Vicky was on a date recently when it emerged the man had read her blog, which made her feel rather uncomfortable. “He wanted to make conversation about the things I’d written, as if I’d told him personally,” she says. As a result, there was no second date, though she remains sanguine. “You could attract a weirdo like that walking around the supermarket.”
She chose not to blog about the bad date, but many do, posing an ethical question: is the story all yours to share? Indeed, Buchanan points out that sharing is sometimes forced upon us, such as when we are tagged in a Facebook photo that may reveal things about your life that you’d rather keep under wraps. Yet we have little opportunity to give consent, while social media companies are notoriously poor at removing contentious information.
This is particularly pronounced for parent bloggers; schools have to get permission to take photographs in order to protect pupils’ privacy and identity, for example, but there’s nothing to stop mummy writing about her child’s habits for all the world to read.
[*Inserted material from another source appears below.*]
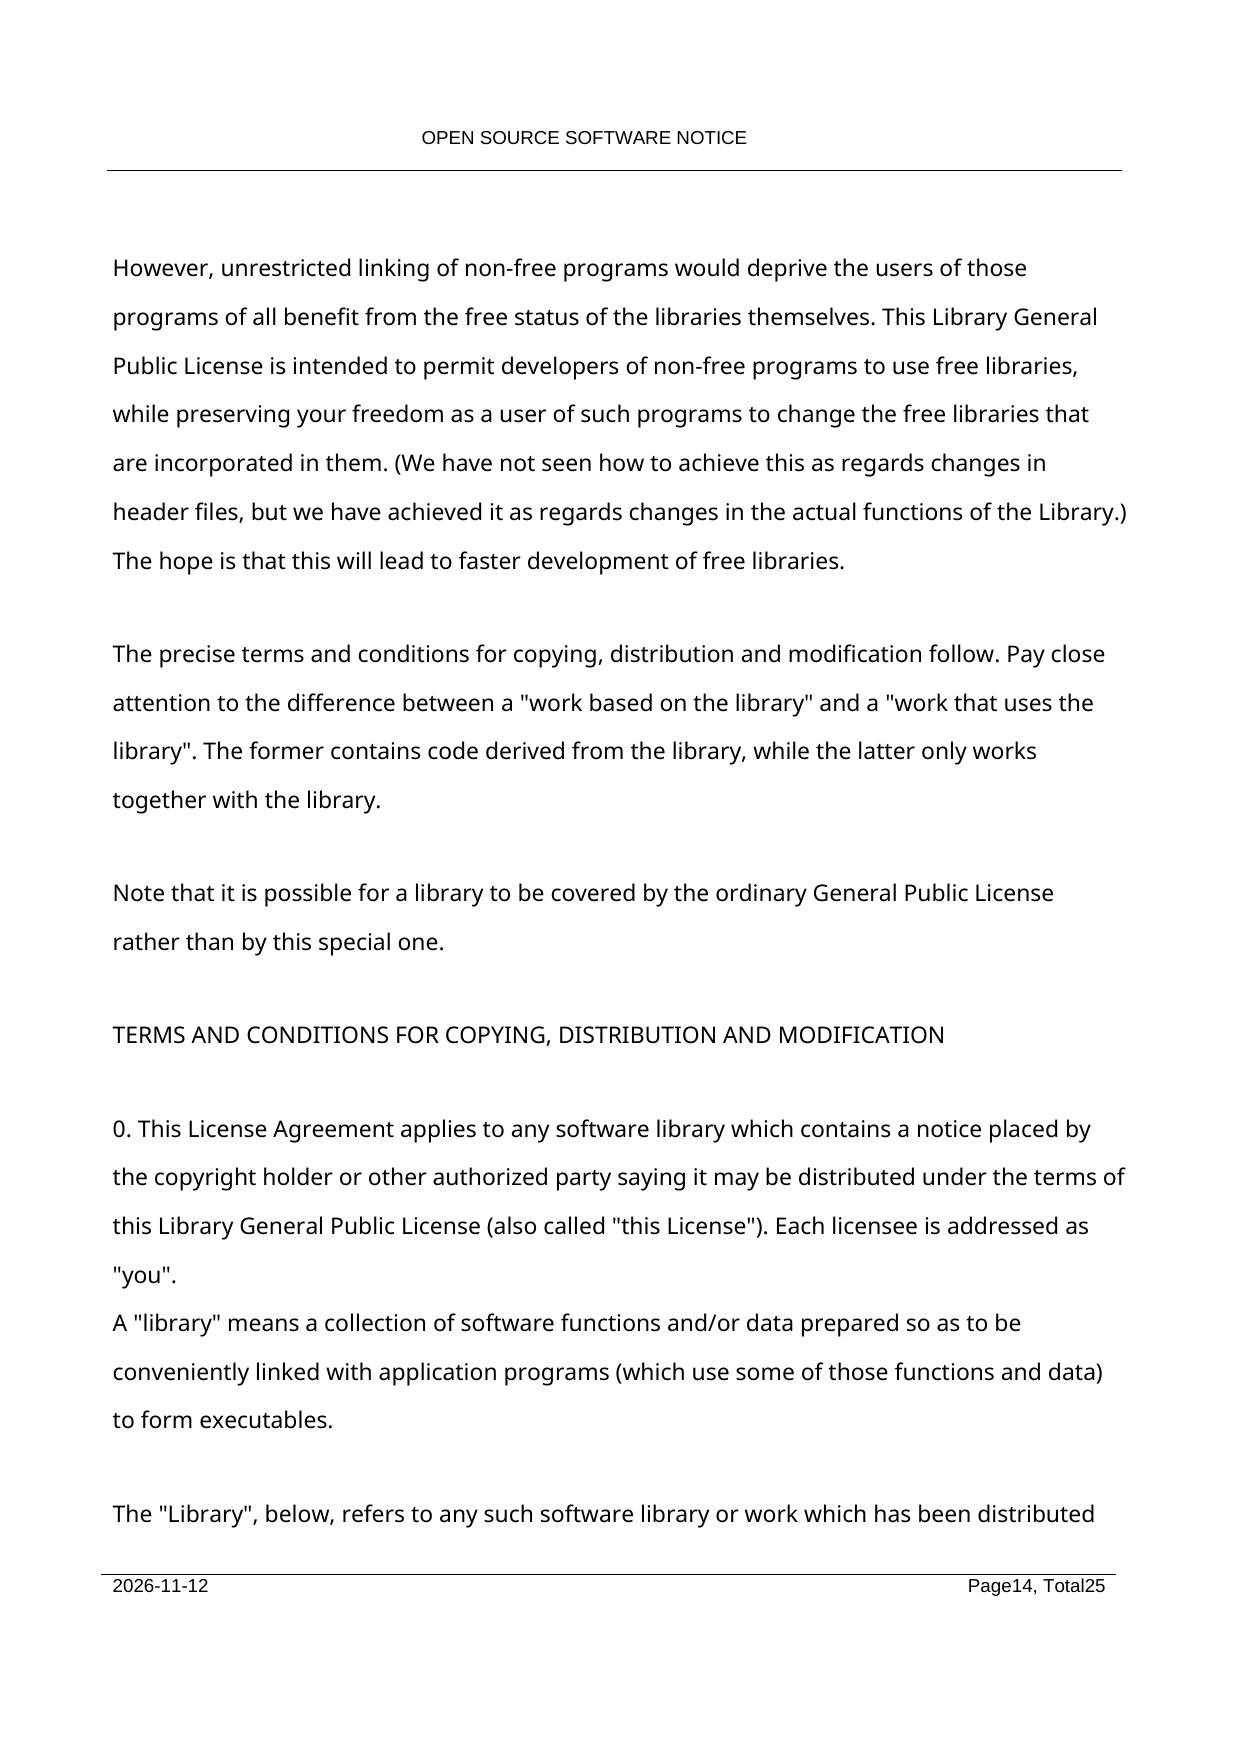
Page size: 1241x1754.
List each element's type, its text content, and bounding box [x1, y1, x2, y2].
Aside from concern that pictures might be exploited by online predators, the question is whether, when the kids grow up, they’ll mind. “That child might turn round in 20 years and say it’s fine, but they might say it’s not,” warns McCartney.
“I do worry about the amount some parent bloggers share about their children,” agrees Jo of slummysinglemummy.com – and front of mind is the fact that her children read her blog. “It might get you a lot of traffic to talk about how dull parenting is, but how are those children going to feel in years to come?”
So where does the line lie? When is it too much information?
Jo will only share things she’d say to someone’s face. After a recent break-up, she blogged about her distress, but omitted the details. “My personal feelings feel more like mine to share, whereas a relationship is a joint project.”
For Francesca, the line is drawn at blogging about your sex life, or about a personal grievance. “I especially hate to see people berate their other halves online,” she says. “Sort it out in person!” Yet, like other bloggers, she’s conscious that there’s no hard and fast rule; mostly we make it up as we go along. “Am I disclosing too much? You have to go with your gut,” says McCartney.
What’s clear is that we need to figure out the etiquette of sharing – and fast. The platforms we use may change, with young people reportedly leaving Facebook in droves, but our enthusiasm for sharing looks unlikely to wane. “Many people – particularly the generation growing up with social media as a key part of their lives – are going to have to grapple with some complicated issues about privacy and self-presentation over the next few years,” agrees Buchanan.
In the meantime, the advice is to think before we click. “Perhaps every smartphone should have a 20-second delay,” suggests McCartney. She sighs. “People will never go for that.”